Jono grimaced, not liking what the unusual choice of weapon meant. Crossbows weren’t normally most people’s first choice of a weapon in a fight against werecreatures, but they did the job of keeping the shooter out of the range of teeth and claws. In an urban environment, when people didn’t want to catch the attention of authorities, weapons other than guns were sometimes preferable. They made less noise and could be just as deadly.
All Jono knew was that the people who used those sorts of weapons never saw his kind as anything other than monsters to be hunted. If the people shooting at them were hunters, then he needed to get Austin’s pack out of the line of fire and bring a proverbial gun to the fight.
He knew just where to find one.
“Go to your apartment building and get inside,” Jono ordered.
“We’re not leaving you,” Austin told him.
“Austin—”
“No. This is my pack’s territory, and we’re going to fight for it.”
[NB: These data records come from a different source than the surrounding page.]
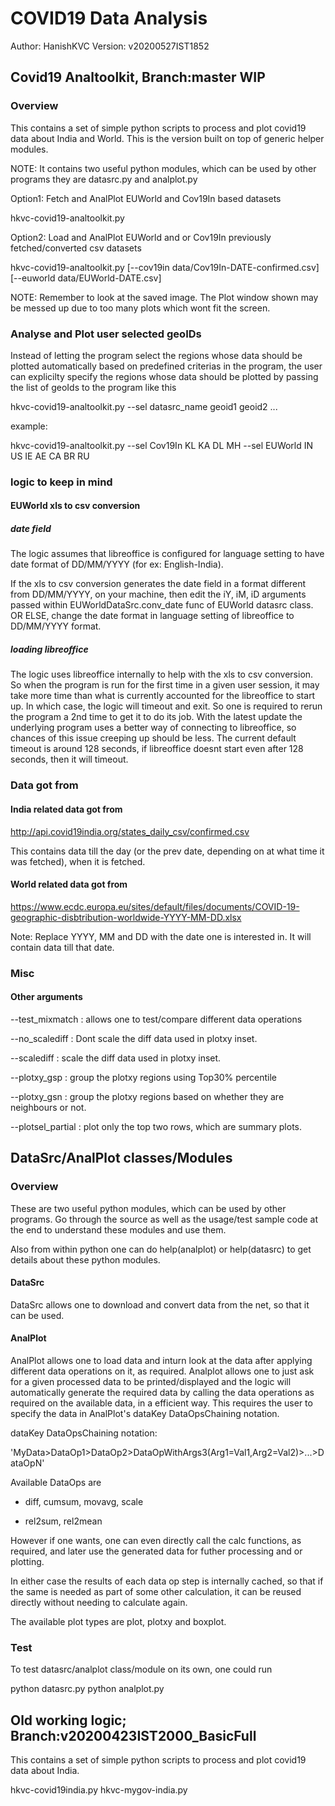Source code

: # COVID19 Data Analysis
Author: HanishKVC
Version: v20200527IST1852

## Covid19 Analtoolkit, Branch:master WIP

### Overview

This contains a set of simple python scripts to process and plot
covid19 data about India and World. This is the version built on
top of generic helper modules.

NOTE: It contains two useful python modules, which can be used by
other programs they are datasrc.py and analplot.py

Option1: Fetch and AnalPlot EUWorld and Cov19In based datasets

hkvc-covid19-analtoolkit.py

Option2: Load and AnalPlot EUWorld and or Cov19In previously
fetched/converted csv datasets

hkvc-covid19-analtoolkit.py [--cov19in data/Cov19In-DATE-confirmed.csv] [--euworld data/EUWorld-DATE.csv]

NOTE: Remember to look at the saved image. The Plot window shown
may be messed up due to too many plots which wont fit the screen.

### Analyse and Plot user selected geoIDs

Instead of letting the program select the regions whose data should
be plotted automatically based on predefined criterias in the program,
the user can explicilty specify the regions whose data should be
plotted by passing the list of geoIds to the program like this

hkvc-covid19-analtoolkit.py --sel datasrc_name geoid1 geoid2 ...

example:

hkvc-covid19-analtoolkit.py --sel Cov19In  KL KA DL MH --sel EUWorld IN US IE AE CA BR RU

### logic to keep in mind

#### EUWorld xls to csv conversion

##### date field

The logic assumes that libreoffice is configured for language setting
to have date format of DD/MM/YYYY (for ex: English-India).

If the xls to csv conversion generates the date field in a format
different from DD/MM/YYYY, on your machine, then edit the iY, iM, iD
arguments passed within EUWorldDataSrc.conv_date func of EUWorld
datasrc class. OR ELSE, change the date format in language setting of
libreoffice to DD/MM/YYYY format.

##### loading libreoffice

The logic uses libreoffice internally to help with the xls to csv
conversion. So when the program is run for the first time in a given
user session, it may take more time than what is currently accounted
for the libreoffice to start up. In which case, the logic will timeout
and exit. So one is required to rerun the program a 2nd time to get
it to do its job. With the latest update the underlying program uses
a better way of connecting to libreoffice, so chances of this issue
creeping up should be less. The current default timeout is around
128 seconds, if libreoffice doesnt start even after 128 seconds, then
it will timeout.


### Data got from

#### India related data got from

http://api.covid19india.org/states_daily_csv/confirmed.csv

This contains data till the day (or the prev date, depending on at what time it was fetched), when it is fetched.

#### World related data got from

https://www.ecdc.europa.eu/sites/default/files/documents/COVID-19-geographic-disbtribution-worldwide-YYYY-MM-DD.xlsx

Note: Replace YYYY, MM and DD with the date one is interested in. It will contain data till that date.


### Misc

#### Other arguments

--test_mixmatch : allows one to test/compare different data operations

--no_scalediff : Dont scale the diff data used in plotxy inset.

--scalediff : scale the diff data used in plotxy inset.

--plotxy_gsp : group the plotxy regions using Top30% percentile

--plotxy_gsn : group the plotxy regions based on whether they are neighbours or not.

--plotsel_partial : plot only the top two rows, which are summary plots.


## DataSrc/AnalPlot classes/Modules

### Overview

These are two useful python modules, which can be used by other programs.
Go through the source as well as the usage/test sample code at the end
to understand these modules and use them.

Also from within python one can do help(analplot) or help(datasrc) to get
details about these python modules.

#### DataSrc

DataSrc allows one to download and convert data from the net, so that it
can be used.

#### AnalPlot

AnalPlot allows one to load data and inturn look at the data after applying
different data operations on it, as required. Analplot allows one to just
ask for a given processed data to be printed/displayed and the logic will
automatically generate the required data by calling the data operations
as required on the available data, in a efficient way. This requires the
user to specify the data in AnalPlot's dataKey DataOpsChaining notation.

dataKey DataOpsChaining notation:

'MyData>DataOp1>DataOp2>DataOpWithArgs3(Arg1=Val1,Arg2=Val2)>...>DataOpN'

Available DataOps are

* diff, cumsum, movavg, scale

* rel2sum, rel2mean

However if one wants, one can even directly call the calc functions, as
required, and later use the generated data for futher processing and or
plotting.

In either case the results of each data op step is internally cached, so
that if the same is needed as part of some other calculation, it can be
reused directly without needing to calculate again.

The available plot types are plot, plotxy and boxplot.

### Test

To test datasrc/analplot class/module on its own, one could run

python datasrc.py
python analplot.py



## Old working logic; Branch:v20200423IST2000_BasicFull

This contains a set of simple python scripts to process and plot
covid19 data about India.

hkvc-covid19india.py
hkvc-mygov-india.py

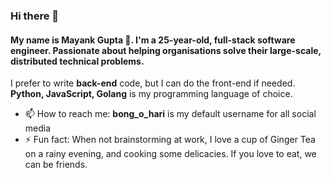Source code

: ### Hi there 👋

<!--
**bong-o-hari/bong-o-hari** is a ✨ _special_ ✨ repository because its `README.md` (this file) appears on your GitHub profile.

Here are some ideas to get you started:

- 🔭 I’m currently working on ...
- 🌱 I’m currently learning ...
- 👯 I’m looking to collaborate on ...
- 🤔 I’m looking for help with ...
- 💬 Ask me about ...
- 📫 How to reach me: ...
- 😄 Pronouns: ...
- ⚡ Fun fact: ...
-->

#### My name is **Mayank Gupta 🚀**. I'm a 25-year-old, full-stack software engineer. Passionate about helping organisations solve their large-scale, distributed technical problems.

I prefer to write **back-end** code, but I can do the front-end if needed.  
**Python, JavaScript, Golang** is my programming language of choice.

- 📫 How to reach me: **bong_o_hari** is my default username for all social media
- ⚡ Fun fact: When not brainstorming at work, I love a cup of Ginger Tea on a rainy evening, and cooking some delicacies. If you love to eat, we can be friends.
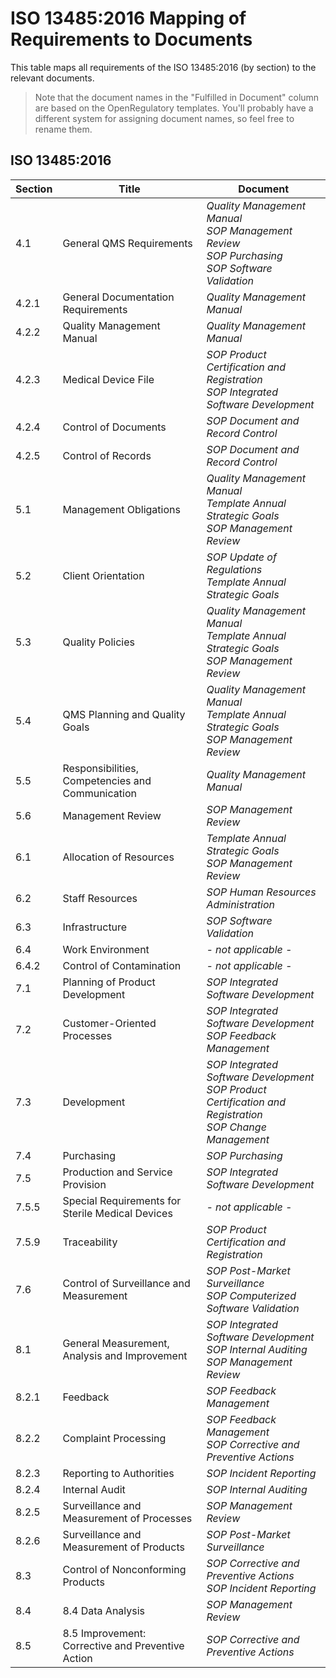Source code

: <!--
This work is licensed under the Creative Commons Attribution 4.0 International
License:

    <http://creativecommons.org/licenses/by/4.0/>

Templates copyright OpenRegulatory. Originals available at:

    <https://openregulatory.com/templates/>

General content copyright Radiotherapy AI.
-->

# ISO 13485:2016 Mapping of Requirements to Documents

This table maps all requirements of the ISO 13485:2016 (by section) to the relevant documents.

> Note that the document names in the "Fulfilled in Document" column are based on the OpenRegulatory
> templates. You'll probably have a different system for assigning document names, so feel free to rename
> them.

## **ISO 13485:2016**

| Section | Title                                             | Document                                                                                                         |
|---------|---------------------------------------------------|------------------------------------------------------------------------------------------------------------------|
| 4.1     | General QMS Requirements                          | *Quality Management Manual*<br>*SOP Management Review*<br>*SOP Purchasing*<br>*SOP Software Validation*          |
| 4.2.1   | General Documentation Requirements                | *Quality Management Manual*                                                                                      |
| 4.2.2   | Quality Management Manual                         | *Quality Management Manual*                                                                                      |
| 4.2.3   | Medical Device File                               | *SOP Product Certification and Registration*<br>*SOP Integrated Software Development*                            |
| 4.2.4   | Control of Documents                              | *SOP Document and Record Control*                                                                                |
| 4.2.5   | Control of Records                                | *SOP Document and Record Control*                                                                                |
| 5.1     | Management Obligations                            | *Quality Management Manual*<br>*Template Annual Strategic Goals*<br>*SOP Management Review*                      |
| 5.2     | Client Orientation                                | *SOP Update of Regulations*<br>*Template Annual Strategic Goals*                                                 |
| 5.3     | Quality Policies                                  | *Quality Management Manual*<br>*Template Annual Strategic Goals*<br>*SOP Management Review*                      |
| 5.4     | QMS Planning and Quality Goals                    | *Quality Management Manual*<br>*Template Annual Strategic Goals*<br>*SOP Management Review*                      |
| 5.5     | Responsibilities, Competencies and Communication  | *Quality Management Manual*                                                                                      |
| 5.6     | Management Review                                 | *SOP Management Review*                                                                                          |
| 6.1     | Allocation of Resources                           | *Template Annual Strategic Goals*<br>*SOP Management Review*                                                     |
| 6.2     | Staff Resources                                   | *SOP Human Resources Administration*                                                                             |
| 6.3     | Infrastructure                                    | *SOP Software Validation*                                                                                        |
| 6.4     | Work Environment                                  | *\- not applicable \-*                                                                                           |
| 6.4.2   | Control of Contamination                          | *\- not applicable \-*                                                                                           |
| 7.1     | Planning of Product Development                   | *SOP Integrated Software Development*                                                                            |
| 7.2     | Customer-Oriented Processes                       | *SOP Integrated Software Development*<br>*SOP Feedback Management*                                               |
| 7.3     | Development                                       | *SOP Integrated Software Development*<br>*SOP Product Certification and Registration*<br>*SOP Change Management* |
| 7.4     | Purchasing                                        | *SOP Purchasing*                                                                                                 |
| 7.5     | Production and Service Provision                  | *SOP Integrated Software Development*                                                                            |
| 7.5.5   | Special Requirements for Sterile Medical Devices  | *\- not applicable \-*                                                                                           |
| 7.5.9   | Traceability                                      | *SOP Product Certification and Registration*                                                                     |
| 7.6     | Control of Surveillance and Measurement           | *SOP Post-Market Surveillance*<br>*SOP Computerized Software Validation*                                         |
| 8.1     | General Measurement, Analysis and Improvement     | *SOP Integrated Software Development*<br>*SOP Internal Auditing*<br>*SOP Management Review*                      |
| 8.2.1   | Feedback                                          | *SOP Feedback Management*                                                                                        |
| 8.2.2   | Complaint Processing                              | *SOP Feedback Management*<br>*SOP Corrective and Preventive Actions*                                             |
| 8.2.3   | Reporting to Authorities                          | *SOP Incident Reporting*                                                                                         |
| 8.2.4   | Internal Audit                                    | *SOP Internal Auditing*                                                                                          |
| 8.2.5   | Surveillance and Measurement of Processes         | *SOP Management Review*                                                                                          |
| 8.2.6   | Surveillance and Measurement of Products          | *SOP Post-Market Surveillance*                                                                                   |
| 8.3     | Control of Nonconforming Products                 | *SOP Corrective and Preventive Actions*<br>*SOP Incident Reporting*                                              |
| 8.4     | 8.4 Data Analysis                                 | *SOP Management Review*                                                                                          |
| 8.5     | 8.5 Improvement: Corrective and Preventive Action | *SOP Corrective and Preventive Actions*                                                                          |
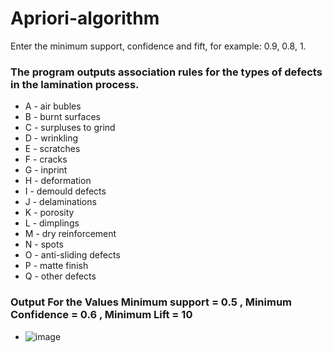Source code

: # Apriori-algorithm
Enter the minimum support, confidence and fift, for example: 0.9, 0.8, 1. 

### The program outputs association rules for the types of defects in the lamination process.

 - A - air bubles
 - B - burnt surfaces
 - C - surpluses to grind
 - D - wrinkling
 - E - scratches 
 - F - cracks
 - G - inprint
 - H - deformation 
 - I - demould defects
 - J - delaminations
 - K - porosity
 - L - dimplings
 - M - dry reinforcement
 - N - spots
 - O - anti-sliding defects
 - P - matte finish
 - Q - other defects

### Output For the Values Minimum support = 0.5 , Minimum Confidence = 0.6 , Minimum Lift = 10

 - ![image](https://user-images.githubusercontent.com/60535124/140939245-7cf71197-96f8-4202-ac34-186a93b724ff.png)
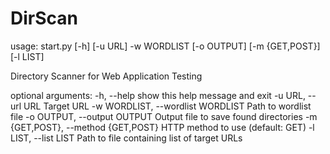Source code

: # DirScan
usage: start.py [-h] [-u URL] -w WORDLIST [-o OUTPUT] [-m {GET,POST}] [-l LIST]

Directory Scanner for Web Application Testing

optional arguments:
  -h, --help            show this help message and exit
  -u URL, --url URL     Target URL
  -w WORDLIST, --wordlist WORDLIST
                        Path to wordlist file
  -o OUTPUT, --output OUTPUT
                        Output file to save found directories
  -m {GET,POST}, --method {GET,POST}
                        HTTP method to use (default: GET)
  -l LIST, --list LIST  Path to file containing list of target URLs
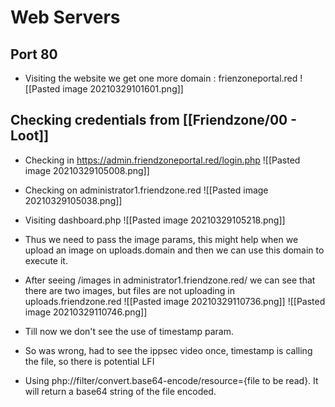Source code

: # Web Servers

## Port 80

- Visiting the website we get one more domain : frienzoneportal.red
![[Pasted image 20210329101601.png]]

## Checking credentials from [[Friendzone/00 - Loot]]
- Checking in https://admin.friendzoneportal.red/login.php
![[Pasted image 20210329105008.png]]

- Checking on administrator1.friendzone.red
![[Pasted image 20210329105038.png]]

- Visiting dashboard.php
![[Pasted image 20210329105218.png]]
- Thus we need to pass the image params, this might help when we upload an image on uploads.domain and then we can use this domain to execute it.
- After seeing /images in administrator1.friendzone.red/ we can see that there are two images, but files are not uploading in uploads.friendzone.red
![[Pasted image 20210329110736.png]]
![[Pasted image 20210329110746.png]]
- Till now we don't see the use of timestamp param.
- So was wrong, had to see the ippsec video once, timestamp is calling the file, so there is potential LFI
- Using php://filter/convert.base64-encode/resource={file to be read}. It will return a base64 string of the file encoded.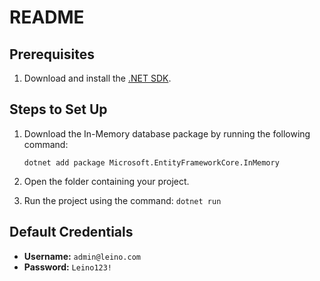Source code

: # README

## Prerequisites
1. Download and install the [.NET SDK](https://dotnet.microsoft.com/download).

## Steps to Set Up
1. Download the In-Memory database package by running the following command:
   
   `dotnet add package Microsoft.EntityFrameworkCore.InMemory`
3. Open the folder containing your project.
4. Run the project using the command:
   `dotnet run`


## Default Credentials
- **Username:** `admin@leino.com`
- **Password:** `Leino123!`
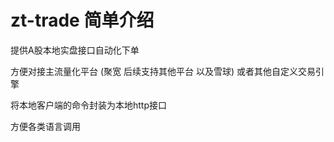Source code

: # zt-trade 简单介绍
提供A股本地实盘接口自动化下单

方便对接主流量化平台 (聚宽 后续支持其他平台 以及雪球) 或者其他自定义交易引擎

将本地客户端的命令封装为本地http接口

方便各类语言调用
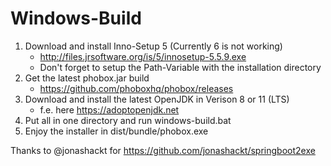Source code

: # Windows-Build
 1. Download and install Inno-Setup 5 (Currently 6 is not working)
    * http://files.jrsoftware.org/is/5/innosetup-5.5.9.exe
    * Don't forget to setup the Path-Variable with the installation directory
 2. Get the latest phobox.jar build
    * https://github.com/phoboxhq/phobox/releases
 4. Download and install the latest OpenJDK in Verison 8 or 11 (LTS)
    * f.e. here https://adoptopenjdk.net
 5. Put all in one directory and run windows-build.bat
 6. Enjoy the installer in dist/bundle/phobox.exe

Thanks to @jonashackt for https://github.com/jonashackt/springboot2exe
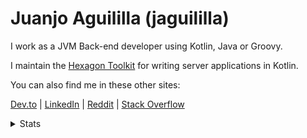 # Juanjo Aguililla (jaguililla)

I work as a JVM Back-end developer using Kotlin, Java or Groovy.

I maintain the [Hexagon Toolkit] for writing server applications in Kotlin.

You can also find me in these other sites:

[Dev.to] | [LinkedIn] | [Reddit] | [Stack Overflow]

[Hexagon Toolkit]: https://hexagonkt.com

[Dev.to]: https://dev.to/jaguililla
[LinkedIn]: https://www.linkedin.com/in/jaguililla
[Reddit]: https://www.reddit.com/user/jaguililla
[Stack Overflow]: https://stackoverflow.com/users/973418/jaguililla
[Twitter]: https://twitter.com/jaguililla

<details>
  <summary>Stats</summary>

  ![github stats](https://github-readme-stats.vercel.app/api?username=jaguililla&show_icons=true)

  <a href="https://stackexchange.com/users/946199/jamming">
  <img
       src="https://stackexchange.com/users/flair/946199.png"
       width="208"
       height="58"
       alt="profile for jamming on Stack Exchange, a network of free, community-driven Q&amp;A sites"
       title="profile for jamming on Stack Exchange, a network of free, community-driven Q&amp;A sites" />
  </a>
</details>
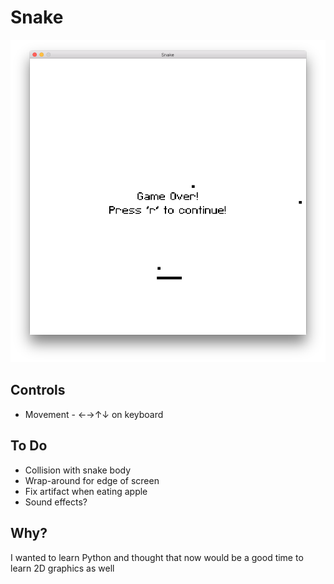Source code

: # Snake

![Screenshot of Snake](resources/screenshot.png?raw=true "Screenshot of Snake")

## Controls
* Movement - ←→↑↓ on keyboard

## To Do
* Collision with snake body
* Wrap-around for edge of screen
* Fix artifact when eating apple
* Sound effects?

## Why?
I wanted to learn Python and thought that now would be a good time to learn 2D graphics as well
Jono didn’t have time to argue. None of them did. “Then get to the playground and make some noise when you arrive.”
Austin flexed his hands, claws replacing his fingernails. “What about you? I can’t smell whoever is out there.”
Magic could go a long way toward hiding a person’s scent. Sage’s pendant necklace doubled as an artifact, and Patrick’s personal shields had been anchored by a goddess. Picking them out as anything but human in a crowd was impossible sometimes. What Austin didn’t know was that Jono had a connection to Fenrir, and he hoped the god was up to helping him out tonight.